SOURCE TEXT: Begin
Too Big to Fail [264]
Blankfein, who always liked to review every last detail, asked, “Would you like me to just do a download for you on things that I’m concerned about?”
“No, it’s okay,” Buffett replied calmly. “If I were worried, I wouldn’t be doing this at all.” With that he rounded up his grandchildren and headed for Dairy Queen.
Back at Broad Street, however, there was still one provision that troubled the group, a provision that Buffett had indicated would be a deal breaker: Goldman’s top four officers could not sell more than 10 percent of their Goldman shares until 2011, or until Buffett sold his own, even if they left the firm. He had explained his rationale for this condition to Blankfein by saying, “If I’m buying the horse, I’m buying the jockey, too.”
SOURCE TEXT: End
AIM OF THE EXERCISE:
Reproduce word for word the part of the Buffett and Goldman passage above that runs from "Too Big to Fail" to "for Dairy Queen.".
DATA PROVIDED: Begin
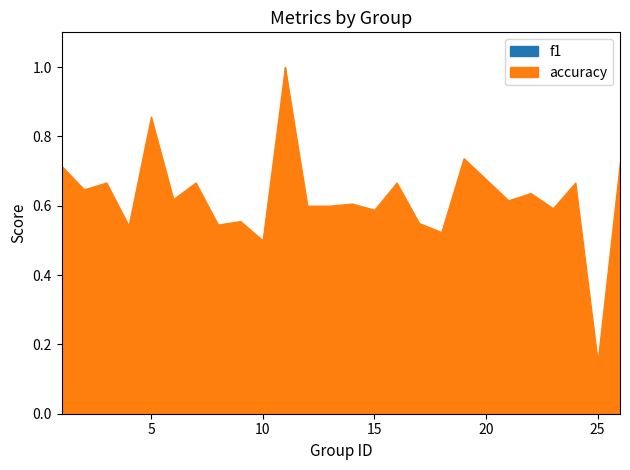

Reading left to right, extract all data points from this chart.

f1: 1=0.6	2=0.5	3=0.5	4=0.4	5=0.8	6=0.5	7=0.5	8=0.4	9=0.4	10=0.3	11=1.0	12=0.5	13=0.5	14=0.5	15=0.4	16=0.5	17=0.4	18=0.4	19=0.7	21=0.5	22=0.5	23=0.4	24=0.6	25=0.1	26=0.6
accuracy: 1=0.7	2=0.6	3=0.7	4=0.5	5=0.9	6=0.6	7=0.7	8=0.5	9=0.6	10=0.5	11=1.0	12=0.6	13=0.6	14=0.6	15=0.6	16=0.7	17=0.6	18=0.5	19=0.7	21=0.6	22=0.6	23=0.6	24=0.7	25=0.1	26=0.7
DATA PROVIDED: End
REPLY TO THE TASK:
Too Big to Fail [264]
Blankfein, who always liked to review every last detail, asked, “Would you like me to just do a download for you on things that I’m concerned about?”
“No, it’s okay,” Buffett replied calmly. “If I were worried, I wouldn’t be doing this at all.” With that he rounded up his grandchildren and headed for Dairy Queen.